[Stored items]
_ _ _

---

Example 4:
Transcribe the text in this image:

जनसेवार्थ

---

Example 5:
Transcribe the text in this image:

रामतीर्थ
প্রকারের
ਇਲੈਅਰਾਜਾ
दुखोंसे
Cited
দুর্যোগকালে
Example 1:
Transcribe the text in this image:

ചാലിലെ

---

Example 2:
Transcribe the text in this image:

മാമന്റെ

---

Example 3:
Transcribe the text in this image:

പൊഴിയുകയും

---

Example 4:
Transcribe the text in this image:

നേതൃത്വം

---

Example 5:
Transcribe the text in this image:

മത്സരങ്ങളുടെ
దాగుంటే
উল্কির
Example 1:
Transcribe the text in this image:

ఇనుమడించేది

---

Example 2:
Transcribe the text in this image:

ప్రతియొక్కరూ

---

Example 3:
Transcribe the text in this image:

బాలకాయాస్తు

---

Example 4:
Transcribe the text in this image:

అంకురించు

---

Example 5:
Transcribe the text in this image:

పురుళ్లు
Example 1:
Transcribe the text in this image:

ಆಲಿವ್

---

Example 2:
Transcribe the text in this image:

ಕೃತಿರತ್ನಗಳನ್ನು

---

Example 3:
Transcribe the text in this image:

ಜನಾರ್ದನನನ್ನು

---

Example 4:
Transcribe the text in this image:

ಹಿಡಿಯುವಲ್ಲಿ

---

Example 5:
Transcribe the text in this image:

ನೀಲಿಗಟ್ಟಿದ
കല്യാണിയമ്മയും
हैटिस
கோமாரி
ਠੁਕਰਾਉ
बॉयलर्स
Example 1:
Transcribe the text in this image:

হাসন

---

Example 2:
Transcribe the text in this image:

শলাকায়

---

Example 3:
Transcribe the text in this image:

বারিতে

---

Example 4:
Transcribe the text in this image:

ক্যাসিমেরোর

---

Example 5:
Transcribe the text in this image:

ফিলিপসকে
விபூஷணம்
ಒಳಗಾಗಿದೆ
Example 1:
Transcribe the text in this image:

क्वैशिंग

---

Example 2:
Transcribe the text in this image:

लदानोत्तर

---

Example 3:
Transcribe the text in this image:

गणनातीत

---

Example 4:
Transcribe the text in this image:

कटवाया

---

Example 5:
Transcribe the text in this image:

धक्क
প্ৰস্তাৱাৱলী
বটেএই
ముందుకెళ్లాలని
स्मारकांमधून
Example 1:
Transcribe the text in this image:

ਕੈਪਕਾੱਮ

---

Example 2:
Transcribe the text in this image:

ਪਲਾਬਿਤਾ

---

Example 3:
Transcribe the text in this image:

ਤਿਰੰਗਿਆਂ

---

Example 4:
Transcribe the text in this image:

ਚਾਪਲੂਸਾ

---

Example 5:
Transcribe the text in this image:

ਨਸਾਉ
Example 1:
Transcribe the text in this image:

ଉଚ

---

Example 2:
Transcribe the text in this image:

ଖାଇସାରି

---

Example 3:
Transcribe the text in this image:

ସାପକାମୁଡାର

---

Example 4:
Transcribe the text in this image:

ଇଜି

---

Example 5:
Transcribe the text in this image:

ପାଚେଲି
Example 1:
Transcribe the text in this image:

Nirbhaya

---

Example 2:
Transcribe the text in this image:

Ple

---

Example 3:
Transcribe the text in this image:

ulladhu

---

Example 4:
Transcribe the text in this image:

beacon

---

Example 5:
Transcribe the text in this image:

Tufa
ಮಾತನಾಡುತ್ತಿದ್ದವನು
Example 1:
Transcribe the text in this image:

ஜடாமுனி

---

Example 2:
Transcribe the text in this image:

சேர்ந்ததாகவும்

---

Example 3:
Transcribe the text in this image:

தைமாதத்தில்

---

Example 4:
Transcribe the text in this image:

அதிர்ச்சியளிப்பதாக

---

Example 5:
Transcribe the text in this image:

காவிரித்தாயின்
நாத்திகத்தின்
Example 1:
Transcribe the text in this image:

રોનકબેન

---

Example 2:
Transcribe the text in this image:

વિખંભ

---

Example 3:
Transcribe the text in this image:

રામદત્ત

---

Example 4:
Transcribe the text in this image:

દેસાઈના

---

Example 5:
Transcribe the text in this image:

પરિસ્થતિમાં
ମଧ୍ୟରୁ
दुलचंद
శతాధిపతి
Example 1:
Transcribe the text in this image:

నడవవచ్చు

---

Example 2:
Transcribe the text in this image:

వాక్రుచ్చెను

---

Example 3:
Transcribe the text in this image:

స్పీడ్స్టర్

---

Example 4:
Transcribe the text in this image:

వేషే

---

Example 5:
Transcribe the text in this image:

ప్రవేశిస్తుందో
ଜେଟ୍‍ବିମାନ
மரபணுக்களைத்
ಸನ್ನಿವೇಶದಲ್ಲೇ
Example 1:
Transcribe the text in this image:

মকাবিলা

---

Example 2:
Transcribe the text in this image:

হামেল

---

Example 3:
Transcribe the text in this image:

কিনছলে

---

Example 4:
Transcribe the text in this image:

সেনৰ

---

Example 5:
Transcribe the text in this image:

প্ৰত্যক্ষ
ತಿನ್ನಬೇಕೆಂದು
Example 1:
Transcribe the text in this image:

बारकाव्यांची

_ _ _

- [Aim of the exercise]: The answer should consist of all the lines above, retyped exactly.

- [Your solution]:
---

Example 4:
Transcribe the text in this image:

जनसेवार्थ

---

Example 5:
Transcribe the text in this image:

रामतीर्थ
প্রকারের
ਇਲੈਅਰਾਜਾ
दुखोंसे
Cited
দুর্যোগকালে
Example 1:
Transcribe the text in this image:

ചാലിലെ

---

Example 2:
Transcribe the text in this image:

മാമന്റെ

---

Example 3:
Transcribe the text in this image:

പൊഴിയുകയും

---

Example 4:
Transcribe the text in this image:

നേതൃത്വം

---

Example 5:
Transcribe the text in this image:

മത്സരങ്ങളുടെ
దాగుంటే
উল্কির
Example 1:
Transcribe the text in this image:

ఇనుమడించేది

---

Example 2:
Transcribe the text in this image:

ప్రతియొక్కరూ

---

Example 3:
Transcribe the text in this image:

బాలకాయాస్తు

---

Example 4:
Transcribe the text in this image:

అంకురించు

---

Example 5:
Transcribe the text in this image:

పురుళ్లు
Example 1:
Transcribe the text in this image:

ಆಲಿವ್

---

Example 2:
Transcribe the text in this image:

ಕೃತಿರತ್ನಗಳನ್ನು

---

Example 3:
Transcribe the text in this image:

ಜನಾರ್ದನನನ್ನು

---

Example 4:
Transcribe the text in this image:

ಹಿಡಿಯುವಲ್ಲಿ

---

Example 5:
Transcribe the text in this image:

ನೀಲಿಗಟ್ಟಿದ
കല്യാണിയമ്മയും
हैटिस
கோமாரி
ਠੁਕਰਾਉ
बॉयलर्स
Example 1:
Transcribe the text in this image:

হাসন

---

Example 2:
Transcribe the text in this image:

শলাকায়

---

Example 3:
Transcribe the text in this image:

বারিতে

---

Example 4:
Transcribe the text in this image:

ক্যাসিমেরোর

---

Example 5:
Transcribe the text in this image:

ফিলিপসকে
விபூஷணம்
ಒಳಗಾಗಿದೆ
Example 1:
Transcribe the text in this image:

क्वैशिंग

---

Example 2:
Transcribe the text in this image:

लदानोत्तर

---

Example 3:
Transcribe the text in this image:

गणनातीत

---

Example 4:
Transcribe the text in this image:

कटवाया

---

Example 5:
Transcribe the text in this image:

धक्क
প্ৰস্তাৱাৱলী
বটেএই
ముందుకెళ్లాలని
स्मारकांमधून
Example 1:
Transcribe the text in this image:

ਕੈਪਕਾੱਮ

---

Example 2:
Transcribe the text in this image:

ਪਲਾਬਿਤਾ

---

Example 3:
Transcribe the text in this image:

ਤਿਰੰਗਿਆਂ

---

Example 4:
Transcribe the text in this image:

ਚਾਪਲੂਸਾ

---

Example 5:
Transcribe the text in this image:

ਨਸਾਉ
Example 1:
Transcribe the text in this image:

ଉଚ

---

Example 2:
Transcribe the text in this image:

ଖାଇସାରି

---

Example 3:
Transcribe the text in this image:

ସାପକାମୁଡାର

---

Example 4:
Transcribe the text in this image:

ଇଜି

---

Example 5:
Transcribe the text in this image:

ପାଚେଲି
Example 1:
Transcribe the text in this image:

Nirbhaya

---

Example 2:
Transcribe the text in this image:

Ple

---

Example 3:
Transcribe the text in this image:

ulladhu

---

Example 4:
Transcribe the text in this image:

beacon

---

Example 5:
Transcribe the text in this image:

Tufa
ಮಾತನಾಡುತ್ತಿದ್ದವನು
Example 1:
Transcribe the text in this image:

ஜடாமுனி

---

Example 2:
Transcribe the text in this image:

சேர்ந்ததாகவும்

---

Example 3:
Transcribe the text in this image:

தைமாதத்தில்

---

Example 4:
Transcribe the text in this image:

அதிர்ச்சியளிப்பதாக

---

Example 5:
Transcribe the text in this image:

காவிரித்தாயின்
நாத்திகத்தின்
Example 1:
Transcribe the text in this image:

રોનકબેન

---

Example 2:
Transcribe the text in this image:

વિખંભ

---

Example 3:
Transcribe the text in this image:

રામદત્ત

---

Example 4:
Transcribe the text in this image:

દેસાઈના

---

Example 5:
Transcribe the text in this image:

પરિસ્થતિમાં
ମଧ୍ୟରୁ
दुलचंद
శతాధిపతి
Example 1:
Transcribe the text in this image:

నడవవచ్చు

---

Example 2:
Transcribe the text in this image:

వాక్రుచ్చెను

---

Example 3:
Transcribe the text in this image:

స్పీడ్స్టర్

---

Example 4:
Transcribe the text in this image:

వేషే

---

Example 5:
Transcribe the text in this image:

ప్రవేశిస్తుందో
ଜେଟ୍‍ବିମାନ
மரபணுக்களைத்
ಸನ್ನಿವೇಶದಲ್ಲೇ
Example 1:
Transcribe the text in this image:

মকাবিলা

---

Example 2:
Transcribe the text in this image:

হামেল

---

Example 3:
Transcribe the text in this image:

কিনছলে

---

Example 4:
Transcribe the text in this image:

সেনৰ

---

Example 5:
Transcribe the text in this image:

প্ৰত্যক্ষ
ತಿನ್ನಬೇಕೆಂದು
Example 1:
Transcribe the text in this image:

बारकाव्यांची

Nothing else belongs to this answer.